Flames wouldn't be eternal if they actually consumed anything.

Lilah ,'Not Fade Away'


We're Literary 2: To Read Makes Our Speaking English Good  

There's more to life than watching Buffy the Vampire Slayer! No. Really, there is! Honestly! Here's a place for Buffistas to come and discuss what it is they're reading, their favorite authors and poets. "Geez. Crack a book sometime."


DavidS - Jul 26, 2005 11:57:09 am PDT #8558 of 10002
"Look, son, if it's good enough for Shirley Bassey, it's good enough for you."

This guy's not a bad writer:

The prettiest scenery in all England--and if I am contradicted in that assertion, I will say in all Europe--is in Devonshire, on the southern and southeastern skirts of Dartmoor, where the rivers Dart and Avon and Teign form themselves, and where the broken moor is half cultivated, and the wild-looking uplands fields are half moor. In making this assertion I am often met with much doubt, but it is by persons who do not really know the locality. Men and women talk to me on the matter who have travelled down the line of railway from Exeter to Plymouth, who have spent a fortnight at Torquay, and perhaps made an excursion from Tavistock to the convict prison on Dartmoor. But who knows the glories of Chagford? Who has walked through the parish of Manaton? Who is conversant with Lustleigh Cleeves and Withycombe in the moor? Who has explored Holne Chase? Gentle reader, believe me that you will be rash in contradicting me unless you have done these things.


beekaytee - Jul 26, 2005 12:25:21 pm PDT #8559 of 10002
Compassionately intolerant

I spent a fortnight in Tiverton 10 years ago.
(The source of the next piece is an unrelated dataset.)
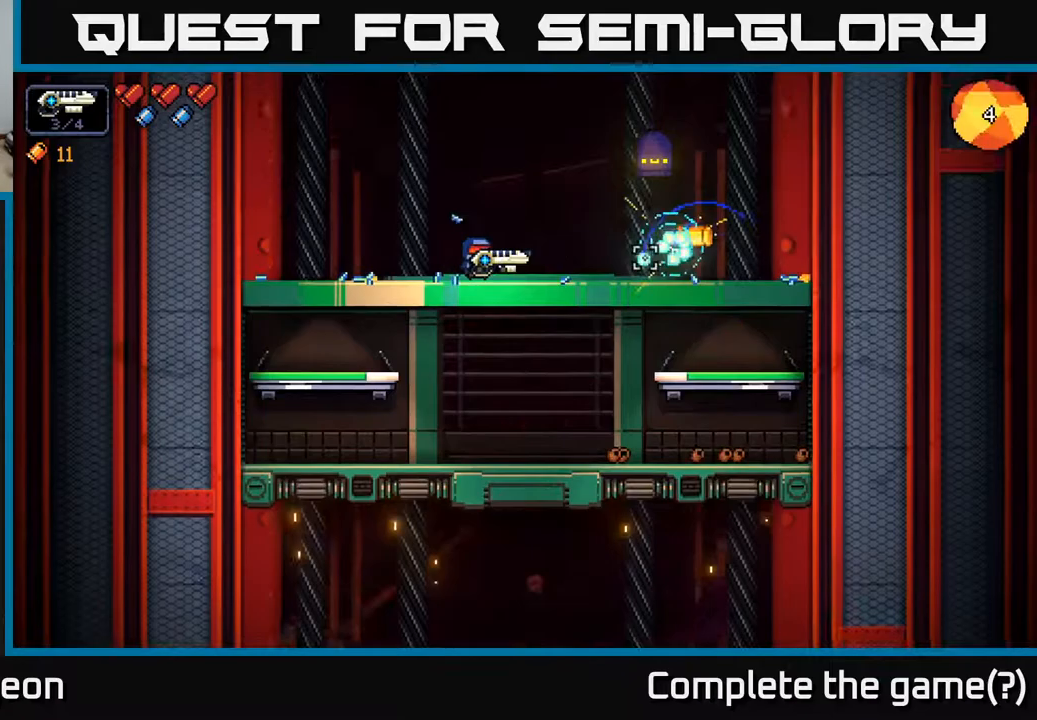
{"buttons": ["R2"], "left_stick": "center", "right_stick": "up-right", "events": [[133, "R2", "up"], [250, "left_stick", "right"], [283, "right_stick", "up-right"], [333, "R2", "down"], [417, "left_stick", "center"]]}
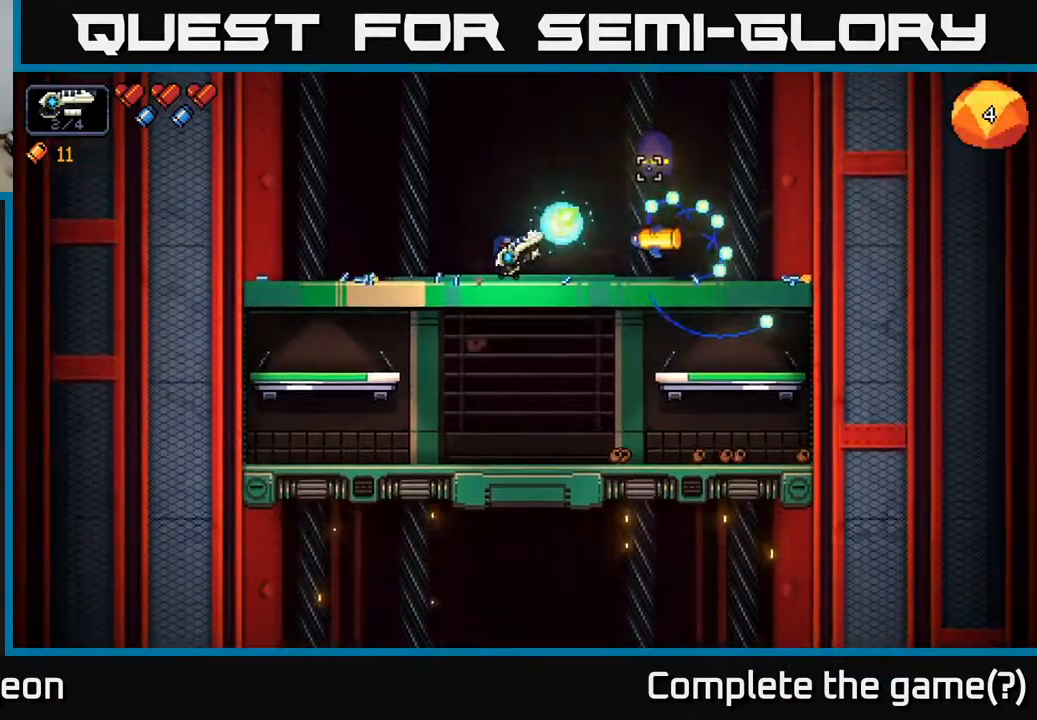
{"buttons": ["R2"], "left_stick": "left", "right_stick": "right", "events": [[333, "R2", "up"], [350, "right_stick", "right"], [400, "left_stick", "left"], [500, "R2", "down"]]}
I walked a gloriously green river path every night and caressed the wood of a thousand year old church and stumbled across an unexpected, breath taking stone circle on Dartmoor. I'm with Mr. Baum.


dcp - Jul 26, 2005 12:51:43 pm PDT #8560 of 10002
The more I learn, the more I realize how little I know.

I hadn't heard of Classic Reader before, but I've used Project Gutenberg. They have a pretty good L. Frank Baum selection too.

Looks like Classic Reader makes reading online easy and dowloading for reading offline awkward, and Project Gutenberg does just the reverse.


DavidS - Jul 26, 2005 12:59:11 pm PDT #8561 of 10002
"Look, son, if it's good enough for Shirley Bassey, it's good enough for you."

I'm with Mr. Baum.

Sorry, my mislead. That's not Baum, but Trollope.


beekaytee - Jul 26, 2005 1:07:00 pm PDT #8562 of 10002
Compassionately intolerant

Blissfully misled.

The memories are still just as lovely.


DavidS - Jul 26, 2005 1:10:46 pm PDT #8563 of 10002
"Look, son, if it's good enough for Shirley Bassey, it's good enough for you."

The memories are still just as lovely.

It sounds lovely, but when I hear "Torquay" my brain immediately leaps to Basil Fawlty.


beekaytee - Jul 26, 2005 1:14:39 pm PDT #8564 of 10002
Compassionately intolerant

Never saw anything remotely Fawlty during my stay there. Not even the old folks home where I volunteered.

Those places that didn't knock me over with grandeur, screamed quaint. And always the good kind. Never kwaint.


Gandalfe - Jul 26, 2005 1:30:35 pm PDT #8565 of 10002
The generation that could change the world is still looking for its car keys.

I really thought Harry was going to be the death in this book.

Which would make the next book, what, Harry Potter and the Long Dirt Nap?


§ ita § - Jul 26, 2005 1:31:23 pm PDT #8566 of 10002
Well not canonically, no, but this is transformative fiction.

Gandalfe, if you use the s spoiler shortcut, you don't have to worry about typing the right colour in.


Gandalfe - Jul 26, 2005 1:31:52 pm PDT #8567 of 10002
The generation that could change the world is still looking for its car keys.

Ita: I caught that - almost immediately. But not quite.